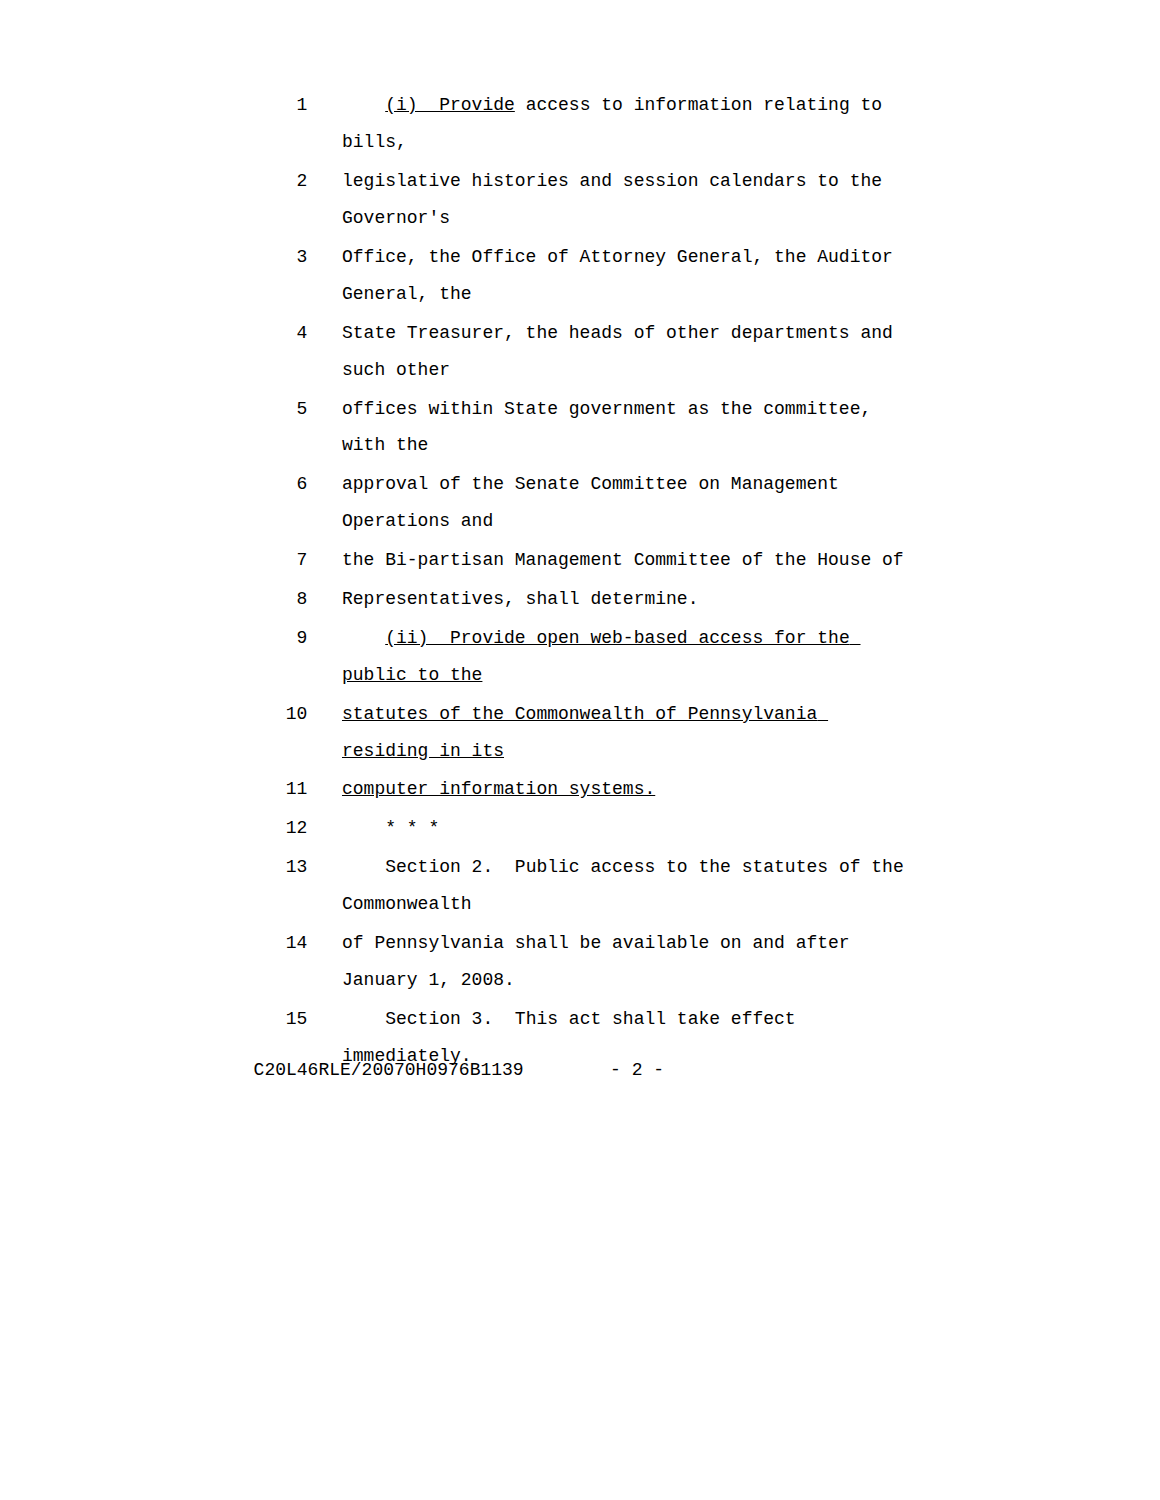| 1 | (i) Provide access to information relating to bills, |
| 2 | legislative histories and session calendars to the Governor's |
| 3 | Office, the Office of Attorney General, the Auditor General, the |
| 4 | State Treasurer, the heads of other departments and such other |
| 5 | offices within State government as the committee, with the |
| 6 | approval of the Senate Committee on Management Operations and |
| 7 | the Bi-partisan Management Committee of the House of |
| 8 | Representatives, shall determine. |
| 9 | (ii) Provide open web-based access for the public to the |
| 10 | statutes of the Commonwealth of Pennsylvania residing in its |
| 11 | computer information systems. |
| 12 | * * * |
| 13 | Section 2. Public access to the statutes of the Commonwealth |
| 14 | of Pennsylvania shall be available on and after January 1, 2008. |
| 15 | Section 3. This act shall take effect immediately. |
C20L46RLE/20070H0976B1139 - 2 -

■ **The task**: Quote, word for word, every line starting at the one that contains "Operations and |" and ending with the final line of the entries.

■ **Exercise result**:
| 6 | approval of the Senate Committee on Management Operations and |
| 7 | the Bi-partisan Management Committee of the House of |
| 8 | Representatives, shall determine. |
| 9 | (ii) Provide open web-based access for the public to the |
| 10 | statutes of the Commonwealth of Pennsylvania residing in its |
| 11 | computer information systems. |
| 12 | * * * |
| 13 | Section 2. Public access to the statutes of the Commonwealth |
| 14 | of Pennsylvania shall be available on and after January 1, 2008. |
| 15 | Section 3. This act shall take effect immediately. |
C20L46RLE/20070H0976B1139 - 2 -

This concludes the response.